| DIRECTIONS FOR THIS TASK |
The answer should consist of each line below that contains the word "LIST".

##########

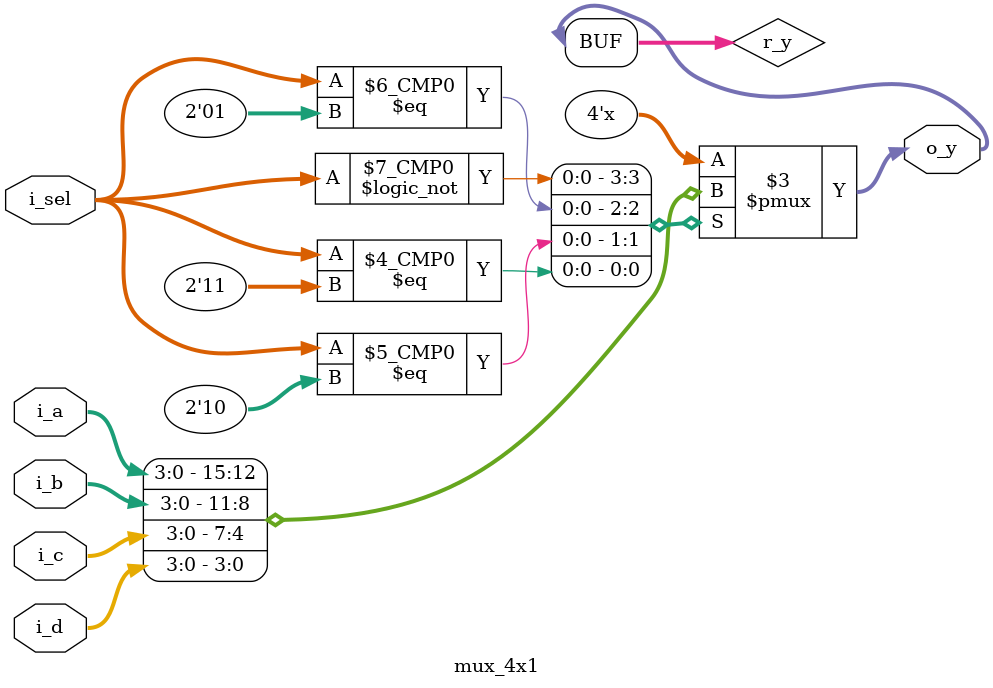
<source format=v>
`timescale 1ns / 1ps


module mux_4x1(
    input [3:0] i_a, i_b, i_c, i_d,
    input [1:0] i_sel,
    output [3:0] o_y
    );
    
    reg [3:0] r_y = 0;
    assign o_y = r_y;
    
    always @(i_sel) begin
        case(i_sel)
            0: r_y = i_a;
            1: r_y = i_b;
            2: r_y = i_c;
            3: r_y = i_d;
        endcase
    end
endmodule

</source>
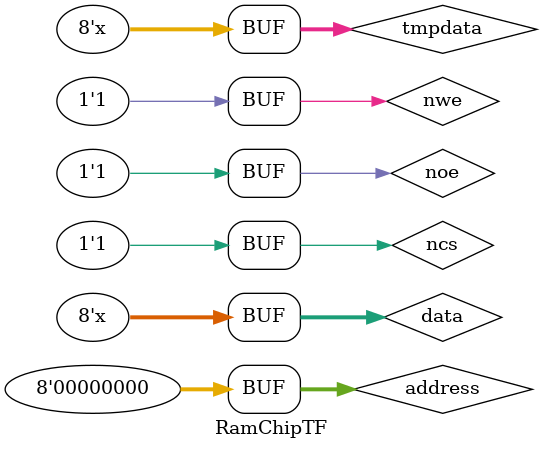
<source format=v>

`timescale 1ns/1ns

module RamChipTF;

  
  // use parameters to define constants for timing, word size etc etc
  // *********** ADD YOUR CODE HERE *************
  parameter WordSize = 8, 
            AddressSize = 8;

  wire [WordSize-1:0] data;
  reg [WordSize-1:0] tmpdata;
  reg [AddressSize-1:0] address;
  reg ncs, noe, nwe;
  // Connections to memory model
  //
  // *********** ADD YOUR CODE HERE *************
  RamChip #(AddressSize,WordSize) dut (.Address(address),
               .Data(data),
					.nCS(ncs),
               .nOE(noe),
					.nWE(nwe));


  // Instance of memory model
  //
  // *********** ADD YOUR CODE HERE *************


  // Procedural code to perform tests as specified in
  // Part 1 of the workbook
  //
  // *********** ADD YOUR CODE HERE *************
  // Write 10101010 to address 0
  initial begin #10
      $display("Writing 10101010 to address 0");
      address = 1'b0;
		tmpdata = 1'b0;
		ncs = 1'b1;
		nwe = 1'b1;
		noe = 1'b1;
		#10
		tmpdata = 'b10101010;
		ncs = 1'b0;
		#10
		nwe = 1'b0;
		#10
		nwe = 1'b1;
		#10
		ncs = 1'b1;
		tmpdata = 'bZ;
		address = 'b0;
		#10
		$display("Reading data from address 0");
		ncs = 1'b0;
		address = 1'b0;
		#10
		noe = 1'b0;
		#10
		noe = 1'b1;
		#10
		ncs = 1'b1;
  end
  
  assign data = tmpdata;
  
  endmodule

</source>
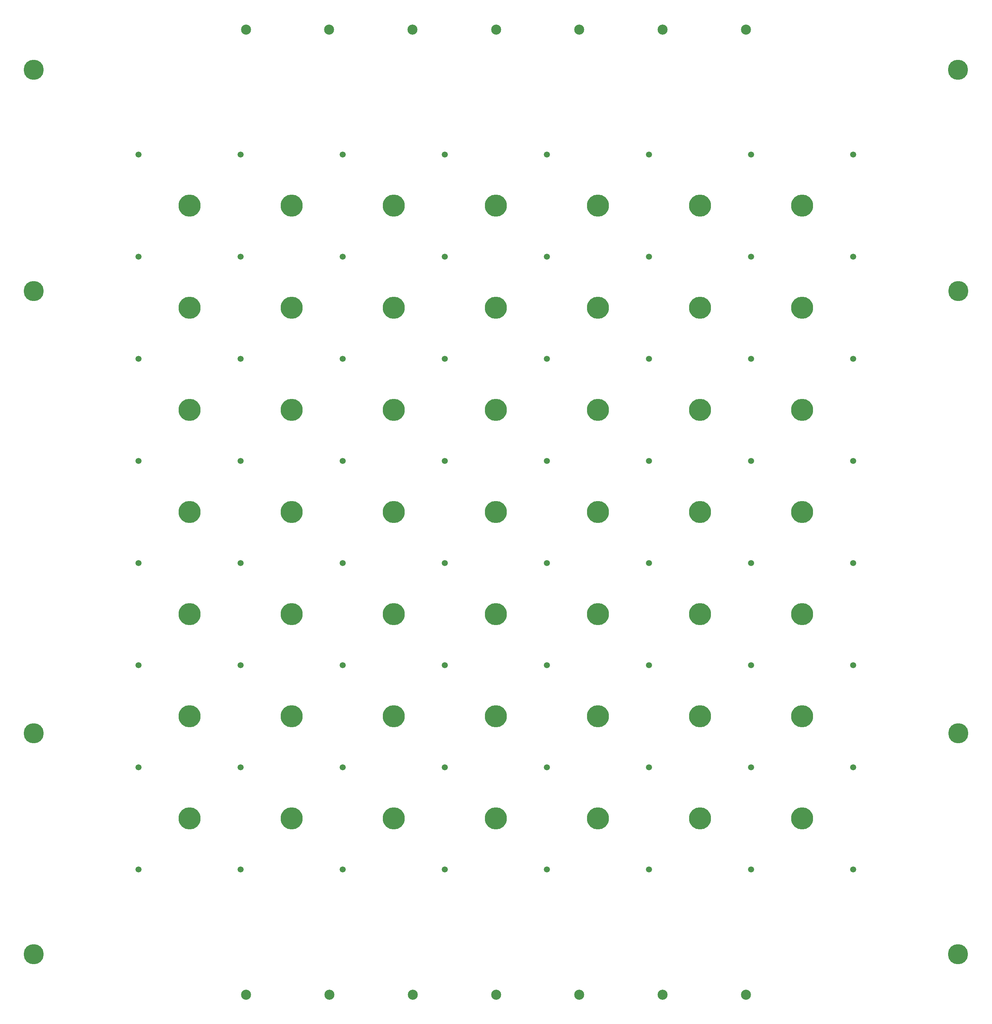
<source format=gbr>
%TF.GenerationSoftware,KiCad,Pcbnew,7.0.2*%
%TF.CreationDate,2023-05-22T19:29:04+02:00*%
%TF.ProjectId,Board1_Pad_PogoPin,426f6172-6431-45f5-9061-645f506f676f,rev?*%
%TF.SameCoordinates,Original*%
%TF.FileFunction,Soldermask,Bot*%
%TF.FilePolarity,Negative*%
%FSLAX46Y46*%
G04 Gerber Fmt 4.6, Leading zero omitted, Abs format (unit mm)*
G04 Created by KiCad (PCBNEW 7.0.2) date 2023-05-22 19:29:04*
%MOMM*%
%LPD*%
G01*
G04 APERTURE LIST*
%ADD10C,5.500000*%
%ADD11C,1.500000*%
%ADD12C,2.500000*%
%ADD13C,5.000000*%
G04 APERTURE END LIST*
D10*
%TO.C,REF\u002A\u002A23*%
X207451479Y-202416100D03*
%TD*%
%TO.C,REF\u002A\u002A45*%
X359851479Y-304016100D03*
%TD*%
%TO.C,REF\u002A\u002A21*%
X258251479Y-202416100D03*
%TD*%
D11*
%TO.C,J27*%
X270951479Y-189716100D03*
%TD*%
%TO.C,J47*%
X321751479Y-291316100D03*
%TD*%
D10*
%TO.C,REF\u002A\u002A34*%
X283651479Y-253216100D03*
%TD*%
%TO.C,REF\u002A\u002A48*%
X283651479Y-304016100D03*
%TD*%
D12*
%TO.C,*%
X325134558Y-107793250D03*
%TD*%
D11*
%TO.C,J10*%
X220151479Y-164316100D03*
%TD*%
%TO.C,J41*%
X321751479Y-138916100D03*
%TD*%
D13*
%TO.C,REF\u002A\u002A2*%
X168651479Y-337816100D03*
%TD*%
D11*
%TO.C,J15*%
X220151479Y-291316100D03*
%TD*%
%TO.C,J4*%
X194751479Y-215116100D03*
%TD*%
%TO.C,J38*%
X296351479Y-265916100D03*
%TD*%
%TO.C,J28*%
X270951479Y-215116100D03*
%TD*%
D12*
%TO.C,*%
X304408158Y-107793250D03*
%TD*%
D10*
%TO.C,REF\u002A\u002A27*%
X283651479Y-227816100D03*
%TD*%
%TO.C,REF\u002A\u002A35*%
X258251479Y-253216100D03*
%TD*%
%TO.C,REF\u002A\u002A19*%
X309051479Y-202416100D03*
%TD*%
D13*
%TO.C,*%
X398692958Y-282850050D03*
%TD*%
D11*
%TO.C,J22*%
X245551479Y-265916100D03*
%TD*%
%TO.C,J45*%
X321751479Y-240516100D03*
%TD*%
D12*
%TO.C,*%
X345860958Y-107793250D03*
%TD*%
D11*
%TO.C,J12*%
X220151479Y-215116100D03*
%TD*%
D10*
%TO.C,REF\u002A\u002A7*%
X258251479Y-151616100D03*
%TD*%
D11*
%TO.C,J25*%
X270951479Y-138916100D03*
%TD*%
D10*
%TO.C,REF\u002A\u002A22*%
X232851479Y-202416100D03*
%TD*%
%TO.C,REF\u002A\u002A49*%
X258251479Y-304016100D03*
%TD*%
D11*
%TO.C,J23*%
X245551479Y-291316100D03*
%TD*%
D12*
%TO.C,*%
X283681758Y-347823250D03*
%TD*%
D10*
%TO.C,REF\u002A\u002A*%
X359851479Y-151616100D03*
%TD*%
D11*
%TO.C,J29*%
X270951479Y-240516100D03*
%TD*%
%TO.C,J57*%
X372551479Y-138916100D03*
%TD*%
D10*
%TO.C,REF\u002A\u002A51*%
X207451479Y-304016100D03*
%TD*%
D11*
%TO.C,J14*%
X220151479Y-265916100D03*
%TD*%
D10*
%TO.C,REF\u002A\u002A17*%
X359851479Y-202416100D03*
%TD*%
D12*
%TO.C,*%
X221502558Y-347823250D03*
%TD*%
D11*
%TO.C,J24*%
X245551479Y-316716100D03*
%TD*%
D10*
%TO.C,REF\u002A\u002A9*%
X207451479Y-151616100D03*
%TD*%
D11*
%TO.C,J50*%
X347151479Y-164316100D03*
%TD*%
D12*
%TO.C,*%
X345860958Y-347823250D03*
%TD*%
D11*
%TO.C,J34*%
X296351479Y-164316100D03*
%TD*%
D10*
%TO.C,REF\u002A\u002A14*%
X258251479Y-177016100D03*
%TD*%
D11*
%TO.C,J17*%
X245551479Y-138916100D03*
%TD*%
D10*
%TO.C,REF\u002A\u002A6*%
X283651479Y-151616100D03*
%TD*%
D11*
%TO.C,J21*%
X245551479Y-240516100D03*
%TD*%
%TO.C,J36*%
X296351479Y-215116100D03*
%TD*%
%TO.C,J7*%
X194751479Y-291316100D03*
%TD*%
D12*
%TO.C,*%
X283681758Y-107793250D03*
%TD*%
D10*
%TO.C,REF\u002A\u002A50*%
X232851479Y-304016100D03*
%TD*%
D11*
%TO.C,J39*%
X296351479Y-291316100D03*
%TD*%
D10*
%TO.C,REF\u002A\u002A16*%
X207451479Y-177016100D03*
%TD*%
%TO.C,REF\u002A\u002A40*%
X309051479Y-278616100D03*
%TD*%
D11*
%TO.C,J6*%
X194751479Y-265916100D03*
%TD*%
%TO.C,J63*%
X372551479Y-291316100D03*
%TD*%
%TO.C,J53*%
X347151479Y-240516100D03*
%TD*%
%TO.C,J13*%
X220151479Y-240516100D03*
%TD*%
%TO.C,J61*%
X372551479Y-240516100D03*
%TD*%
D10*
%TO.C,REF\u002A\u002A28*%
X258251479Y-227816100D03*
%TD*%
%TO.C,REF\u002A\u002A18*%
X334451479Y-202416100D03*
%TD*%
D13*
%TO.C,REF\u002A\u002A*%
X168651479Y-117816100D03*
%TD*%
D11*
%TO.C,J32*%
X270951479Y-316716100D03*
%TD*%
%TO.C,J54*%
X347151479Y-265916100D03*
%TD*%
%TO.C,J11*%
X220151479Y-189716100D03*
%TD*%
%TO.C,J30*%
X270951479Y-265916100D03*
%TD*%
D10*
%TO.C,REF\u002A\u002A37*%
X207451479Y-253216100D03*
%TD*%
%TO.C,REF\u002A\u002A15*%
X232851479Y-177016100D03*
%TD*%
%TO.C,REF\u002A\u002A47*%
X309051479Y-304016100D03*
%TD*%
D13*
%TO.C,REF\u002A\u002A1*%
X398651479Y-117816100D03*
%TD*%
D10*
%TO.C,REF\u002A\u002A36*%
X232851479Y-253216100D03*
%TD*%
D12*
%TO.C,*%
X242178158Y-107793250D03*
%TD*%
D11*
%TO.C,J51*%
X347151479Y-189716100D03*
%TD*%
D10*
%TO.C,REF\u002A\u002A38*%
X359851479Y-278616100D03*
%TD*%
%TO.C,REF\u002A\u002A12*%
X309051479Y-177016100D03*
%TD*%
%TO.C,REF\u002A\u002A43*%
X232851479Y-278616100D03*
%TD*%
D11*
%TO.C,J5*%
X194751479Y-240516100D03*
%TD*%
%TO.C,J60*%
X372551479Y-215116100D03*
%TD*%
D10*
%TO.C,REF\u002A\u002A5*%
X309051479Y-151616100D03*
%TD*%
%TO.C,REF\u002A\u002A30*%
X207451479Y-227816100D03*
%TD*%
%TO.C,REF\u002A\u002A11*%
X334451479Y-177016100D03*
%TD*%
D11*
%TO.C,J1*%
X194751479Y-138916100D03*
%TD*%
%TO.C,J59*%
X372551479Y-189716100D03*
%TD*%
D12*
%TO.C,*%
X304408158Y-347823250D03*
%TD*%
D11*
%TO.C,J56*%
X347151479Y-316716100D03*
%TD*%
D12*
%TO.C,*%
X262904558Y-107793250D03*
%TD*%
D10*
%TO.C,REF\u002A\u002A39*%
X334451479Y-278616100D03*
%TD*%
%TO.C,REF\u002A\u002A32*%
X334451479Y-253216100D03*
%TD*%
D11*
%TO.C,J31*%
X270951479Y-291316100D03*
%TD*%
D10*
%TO.C,REF\u002A\u002A33*%
X309051479Y-253216100D03*
%TD*%
D11*
%TO.C,J52*%
X347151479Y-215116100D03*
%TD*%
%TO.C,J20*%
X245551479Y-215116100D03*
%TD*%
%TO.C,J37*%
X296351479Y-240516100D03*
%TD*%
%TO.C,J40*%
X296351479Y-316716100D03*
%TD*%
D12*
%TO.C,*%
X242228958Y-347823250D03*
%TD*%
D11*
%TO.C,J42*%
X321751479Y-164316100D03*
%TD*%
D10*
%TO.C,REF\u002A\u002A25*%
X334451479Y-227816100D03*
%TD*%
D11*
%TO.C,J33*%
X296351479Y-138916100D03*
%TD*%
%TO.C,J35*%
X296351479Y-189716100D03*
%TD*%
D10*
%TO.C,REF\u002A\u002A29*%
X232851479Y-227816100D03*
%TD*%
D11*
%TO.C,J2*%
X194751479Y-164316100D03*
%TD*%
D10*
%TO.C,REF\u002A\u002A46*%
X334451479Y-304016100D03*
%TD*%
%TO.C,REF\u002A\u002A10*%
X359851479Y-177016100D03*
%TD*%
%TO.C,REF\u002A\u002A41*%
X283651479Y-278616100D03*
%TD*%
D13*
%TO.C,*%
X398692958Y-172868050D03*
%TD*%
D10*
%TO.C,REF\u002A\u002A8*%
X232851479Y-151616100D03*
%TD*%
D11*
%TO.C,J46*%
X321751479Y-265916100D03*
%TD*%
D12*
%TO.C,*%
X221451758Y-107793250D03*
%TD*%
D10*
%TO.C,REF\u002A\u002A20*%
X283651479Y-202416100D03*
%TD*%
%TO.C,REF\u002A\u002A24*%
X359851479Y-227816100D03*
%TD*%
%TO.C,REF\u002A\u002A31*%
X359851479Y-253216100D03*
%TD*%
D11*
%TO.C,J55*%
X347151479Y-291316100D03*
%TD*%
%TO.C,J62*%
X372551479Y-265916100D03*
%TD*%
D12*
%TO.C,*%
X325134558Y-347823250D03*
%TD*%
D11*
%TO.C,J18*%
X245551479Y-164316100D03*
%TD*%
%TO.C,J64*%
X372551479Y-316716100D03*
%TD*%
%TO.C,J19*%
X245551479Y-189716100D03*
%TD*%
D10*
%TO.C,REF\u002A\u002A4*%
X334451479Y-151616100D03*
%TD*%
D11*
%TO.C,J8*%
X194751479Y-316716100D03*
%TD*%
D10*
%TO.C,REF\u002A\u002A26*%
X309051479Y-227816100D03*
%TD*%
D11*
%TO.C,J48*%
X321751479Y-316716100D03*
%TD*%
D10*
%TO.C,REF\u002A\u002A42*%
X258251479Y-278616100D03*
%TD*%
%TO.C,REF\u002A\u002A13*%
X283651479Y-177016100D03*
%TD*%
%TO.C,REF\u002A\u002A44*%
X207451479Y-278616100D03*
%TD*%
D12*
%TO.C,*%
X262955358Y-347823250D03*
%TD*%
D11*
%TO.C,J9*%
X220151479Y-138916100D03*
%TD*%
%TO.C,J43*%
X321751479Y-189716100D03*
%TD*%
%TO.C,J58*%
X372551479Y-164316100D03*
%TD*%
%TO.C,J3*%
X194751479Y-189716100D03*
%TD*%
D13*
%TO.C,*%
X168670558Y-282850050D03*
%TD*%
D11*
%TO.C,J44*%
X321751479Y-215116100D03*
%TD*%
D13*
%TO.C,REF\u002A\u002A3*%
X398651479Y-337816100D03*
%TD*%
D11*
%TO.C,J16*%
X220151479Y-316716100D03*
%TD*%
%TO.C,J49*%
X347151479Y-138916100D03*
%TD*%
D13*
%TO.C,*%
X168670558Y-172817250D03*
%TD*%
D11*
%TO.C,J26*%
X270951479Y-164316100D03*
%TD*%
M02*

</source>
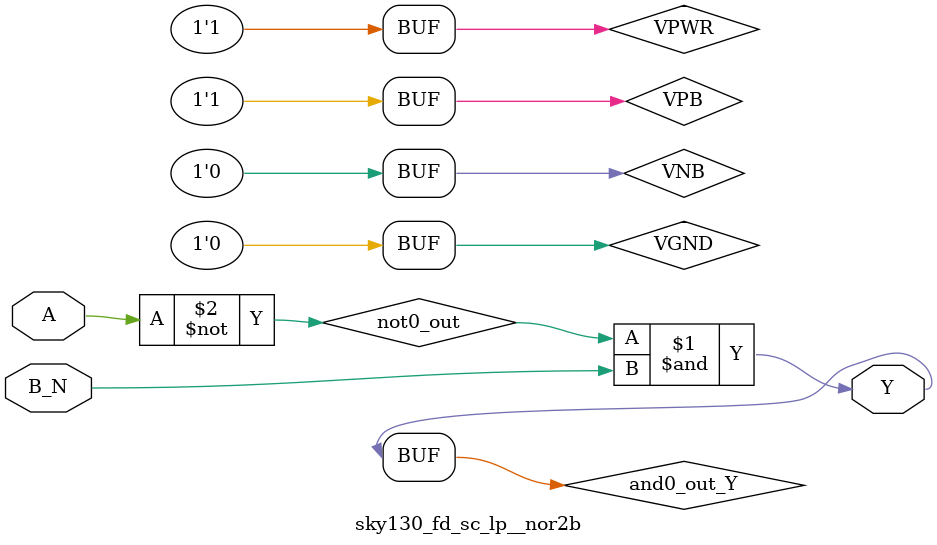
<source format=v>
/*
 * Copyright 2020 The SkyWater PDK Authors
 *
 * Licensed under the Apache License, Version 2.0 (the "License");
 * you may not use this file except in compliance with the License.
 * You may obtain a copy of the License at
 *
 *     https://www.apache.org/licenses/LICENSE-2.0
 *
 * Unless required by applicable law or agreed to in writing, software
 * distributed under the License is distributed on an "AS IS" BASIS,
 * WITHOUT WARRANTIES OR CONDITIONS OF ANY KIND, either express or implied.
 * See the License for the specific language governing permissions and
 * limitations under the License.
 *
 * SPDX-License-Identifier: Apache-2.0
*/


`ifndef SKY130_FD_SC_LP__NOR2B_BEHAVIORAL_V
`define SKY130_FD_SC_LP__NOR2B_BEHAVIORAL_V

/**
 * nor2b: 2-input NOR, first input inverted.
 *
 *        Y = !(A | B | C | !D)
 *
 * Verilog simulation functional model.
 */

`timescale 1ns / 1ps
`default_nettype none

`celldefine
module sky130_fd_sc_lp__nor2b (
    Y  ,
    A  ,
    B_N
);

    // Module ports
    output Y  ;
    input  A  ;
    input  B_N;

    // Module supplies
    supply1 VPWR;
    supply0 VGND;
    supply1 VPB ;
    supply0 VNB ;

    // Local signals
    wire not0_out  ;
    wire and0_out_Y;

    //  Name  Output      Other arguments
    not not0 (not0_out  , A              );
    and and0 (and0_out_Y, not0_out, B_N  );
    buf buf0 (Y         , and0_out_Y     );

endmodule
`endcelldefine

`default_nettype wire
`endif  // SKY130_FD_SC_LP__NOR2B_BEHAVIORAL_V
</source>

##########

| SOLUTION TO THE PROBLEM |
G04 APERTURE LIST*
G04 APERTURE END LIST*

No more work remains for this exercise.